__Work to be completed__
The data that follows is to be given again, exactly as written.

__Material supplied__
◇ ◇ ◇ ◇ ◇ ◇ ◇
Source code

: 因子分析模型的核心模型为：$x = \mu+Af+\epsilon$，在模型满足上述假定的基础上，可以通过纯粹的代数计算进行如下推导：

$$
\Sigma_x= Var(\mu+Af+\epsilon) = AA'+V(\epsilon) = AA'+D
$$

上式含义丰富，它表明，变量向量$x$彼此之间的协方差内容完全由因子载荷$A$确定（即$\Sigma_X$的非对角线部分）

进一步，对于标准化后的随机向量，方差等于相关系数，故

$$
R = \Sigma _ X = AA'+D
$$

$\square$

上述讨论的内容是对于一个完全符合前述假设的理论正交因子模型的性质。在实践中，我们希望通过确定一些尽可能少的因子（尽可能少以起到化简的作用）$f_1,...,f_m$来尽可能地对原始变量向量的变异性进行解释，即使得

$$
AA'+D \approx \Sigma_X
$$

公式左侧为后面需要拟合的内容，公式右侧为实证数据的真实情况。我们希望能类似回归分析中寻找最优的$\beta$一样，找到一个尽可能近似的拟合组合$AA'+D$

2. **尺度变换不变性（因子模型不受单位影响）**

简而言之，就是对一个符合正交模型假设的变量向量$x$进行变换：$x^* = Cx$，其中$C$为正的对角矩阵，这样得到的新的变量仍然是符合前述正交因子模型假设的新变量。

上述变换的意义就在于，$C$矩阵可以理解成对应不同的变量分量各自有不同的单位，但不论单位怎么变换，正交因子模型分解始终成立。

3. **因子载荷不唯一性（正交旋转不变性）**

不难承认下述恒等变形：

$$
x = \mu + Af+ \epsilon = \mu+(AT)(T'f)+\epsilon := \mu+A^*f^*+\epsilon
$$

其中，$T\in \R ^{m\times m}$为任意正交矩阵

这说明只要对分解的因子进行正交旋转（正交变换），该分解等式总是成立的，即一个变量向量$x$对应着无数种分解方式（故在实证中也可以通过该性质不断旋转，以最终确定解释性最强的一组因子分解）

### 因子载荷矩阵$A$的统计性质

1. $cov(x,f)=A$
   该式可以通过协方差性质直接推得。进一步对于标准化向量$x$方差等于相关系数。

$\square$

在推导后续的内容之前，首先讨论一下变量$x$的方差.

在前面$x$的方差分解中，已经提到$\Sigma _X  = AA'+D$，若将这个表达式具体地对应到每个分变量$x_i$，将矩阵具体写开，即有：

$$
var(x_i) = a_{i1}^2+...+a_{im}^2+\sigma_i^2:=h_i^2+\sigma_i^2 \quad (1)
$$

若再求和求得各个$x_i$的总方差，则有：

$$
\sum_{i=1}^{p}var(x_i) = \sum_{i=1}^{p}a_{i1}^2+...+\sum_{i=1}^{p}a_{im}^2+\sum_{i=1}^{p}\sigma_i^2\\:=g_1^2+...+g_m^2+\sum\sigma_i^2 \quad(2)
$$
◇ ◇ ◇ ◇ ◇ ◇ ◇
__Answer section__
Source code

: 因子分析模型的核心模型为：$x = \mu+Af+\epsilon$，在模型满足上述假定的基础上，可以通过纯粹的代数计算进行如下推导：

$$
\Sigma_x= Var(\mu+Af+\epsilon) = AA'+V(\epsilon) = AA'+D
$$

上式含义丰富，它表明，变量向量$x$彼此之间的协方差内容完全由因子载荷$A$确定（即$\Sigma_X$的非对角线部分）

进一步，对于标准化后的随机向量，方差等于相关系数，故

$$
R = \Sigma _ X = AA'+D
$$

$\square$

上述讨论的内容是对于一个完全符合前述假设的理论正交因子模型的性质。在实践中，我们希望通过确定一些尽可能少的因子（尽可能少以起到化简的作用）$f_1,...,f_m$来尽可能地对原始变量向量的变异性进行解释，即使得

$$
AA'+D \approx \Sigma_X
$$

公式左侧为后面需要拟合的内容，公式右侧为实证数据的真实情况。我们希望能类似回归分析中寻找最优的$\beta$一样，找到一个尽可能近似的拟合组合$AA'+D$

2. **尺度变换不变性（因子模型不受单位影响）**

简而言之，就是对一个符合正交模型假设的变量向量$x$进行变换：$x^* = Cx$，其中$C$为正的对角矩阵，这样得到的新的变量仍然是符合前述正交因子模型假设的新变量。

上述变换的意义就在于，$C$矩阵可以理解成对应不同的变量分量各自有不同的单位，但不论单位怎么变换，正交因子模型分解始终成立。

3. **因子载荷不唯一性（正交旋转不变性）**

不难承认下述恒等变形：

$$
x = \mu + Af+ \epsilon = \mu+(AT)(T'f)+\epsilon := \mu+A^*f^*+\epsilon
$$

其中，$T\in \R ^{m\times m}$为任意正交矩阵

这说明只要对分解的因子进行正交旋转（正交变换），该分解等式总是成立的，即一个变量向量$x$对应着无数种分解方式（故在实证中也可以通过该性质不断旋转，以最终确定解释性最强的一组因子分解）

### 因子载荷矩阵$A$的统计性质

1. $cov(x,f)=A$
   该式可以通过协方差性质直接推得。进一步对于标准化向量$x$方差等于相关系数。

$\square$

在推导后续的内容之前，首先讨论一下变量$x$的方差.

在前面$x$的方差分解中，已经提到$\Sigma _X  = AA'+D$，若将这个表达式具体地对应到每个分变量$x_i$，将矩阵具体写开，即有：

$$
var(x_i) = a_{i1}^2+...+a_{im}^2+\sigma_i^2:=h_i^2+\sigma_i^2 \quad (1)
$$

若再求和求得各个$x_i$的总方差，则有：

$$
\sum_{i=1}^{p}var(x_i) = \sum_{i=1}^{p}a_{i1}^2+...+\sum_{i=1}^{p}a_{im}^2+\sum_{i=1}^{p}\sigma_i^2\\:=g_1^2+...+g_m^2+\sum\sigma_i^2 \quad(2)
$$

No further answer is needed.